Exercise aim:
Please reproduce the entries exactly as they appear below, but not the pictures.
═════ Material provided ═════
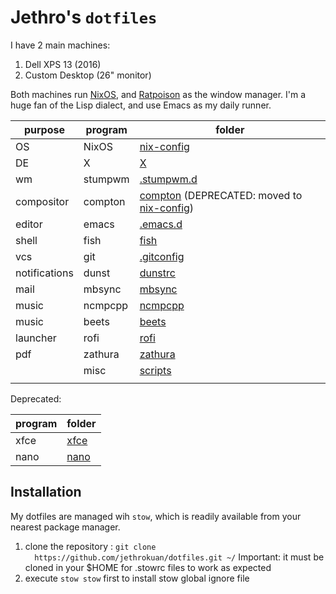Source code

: * Jethro's =dotfiles=
I have 2 main machines:
1. Dell XPS 13 (2016) 
2. Custom Desktop (26" monitor)

Both machines run [[http://nixos.org][NixOS]], and [[https://www.nongnu.org/ratpoison/][Ratpoison]] as the window manager.
I'm a huge fan of the Lisp dialect, and use Emacs as my daily runner.


| purpose       | program | folder                                    |
|---------------+---------+-------------------------------------------|
| OS            | NixOS   | [[https://github.com/jethrokuan/nix-config/][nix-config]]                                |
| DE            | X       | [[file:X/][X]]                                         |
| wm            | stumpwm | [[file:stumpwm/][.stumpwm.d]]                                |
| compositor    | compton | [[file:compton/][compton]] (DEPRECATED: moved to [[https://github.com/jethrokuan/nix-config/][nix-config]]) |
| editor        | emacs   | [[https://github.com/jethrokuan/.emacs.d/][.emacs.d]]                                  |
| shell         | fish    | [[file:fish/][fish]]                                      |
| vcs           | git     | [[file:git/][.gitconfig]]                                |
| notifications | dunst   | [[file:dunst/][dunstrc]]                                   |
| mail          | mbsync  | [[file:mbsync/][mbsync]]                                    |
| music         | ncmpcpp | [[file:ncmpcpp/][ncmpcpp]]                                   |
| music         | beets   | [[file:README.org][beets]]                                     |
| launcher      | rofi    | [[file:rofi/][rofi]]                                      |
| pdf           | zathura | [[file:zathura/][zathura]]                                   |
|               | misc    | [[file:scripts/][scripts]]                                   |
|               |         |                                           |

Deprecated:
| program | folder |
|---------+--------|
| xfce    | [[file:xfce/][xfce]]   |
| nano    | [[file:nano/][nano]]   |

   
** Installation
My dotfiles are managed wih =stow=, which is readily available from
your nearest package manager.

1. clone the repository : =git clone
   https://github.com/jethrokuan/dotfiles.git ~/= Important: it must be
   cloned in your $HOME for .stowrc files to work as expected
2. execute =stow stow= first to install stow global ignore file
═════
Response:
Source code

: * Jethro's =dotfiles=
I have 2 main machines:
1. Dell XPS 13 (2016) 
2. Custom Desktop (26" monitor)

Both machines run [[http://nixos.org][NixOS]], and [[https://www.nongnu.org/ratpoison/][Ratpoison]] as the window manager.
I'm a huge fan of the Lisp dialect, and use Emacs as my daily runner.


| purpose       | program | folder                                    |
|---------------+---------+-------------------------------------------|
| OS            | NixOS   | [[https://github.com/jethrokuan/nix-config/][nix-config]]                                |
| DE            | X       | [[file:X/][X]]                                         |
| wm            | stumpwm | [[file:stumpwm/][.stumpwm.d]]                                |
| compositor    | compton | [[file:compton/][compton]] (DEPRECATED: moved to [[https://github.com/jethrokuan/nix-config/][nix-config]]) |
| editor        | emacs   | [[https://github.com/jethrokuan/.emacs.d/][.emacs.d]]                                  |
| shell         | fish    | [[file:fish/][fish]]                                      |
| vcs           | git     | [[file:git/][.gitconfig]]                                |
| notifications | dunst   | [[file:dunst/][dunstrc]]                                   |
| mail          | mbsync  | [[file:mbsync/][mbsync]]                                    |
| music         | ncmpcpp | [[file:ncmpcpp/][ncmpcpp]]                                   |
| music         | beets   | [[file:README.org][beets]]                                     |
| launcher      | rofi    | [[file:rofi/][rofi]]                                      |
| pdf           | zathura | [[file:zathura/][zathura]]                                   |
|               | misc    | [[file:scripts/][scripts]]                                   |
|               |         |                                           |

Deprecated:
| program | folder |
|---------+--------|
| xfce    | [[file:xfce/][xfce]]   |
| nano    | [[file:nano/][nano]]   |

   
** Installation
My dotfiles are managed wih =stow=, which is readily available from
your nearest package manager.

1. clone the repository : =git clone
   https://github.com/jethrokuan/dotfiles.git ~/= Important: it must be
   cloned in your $HOME for .stowrc files to work as expected
2. execute =stow stow= first to install stow global ignore file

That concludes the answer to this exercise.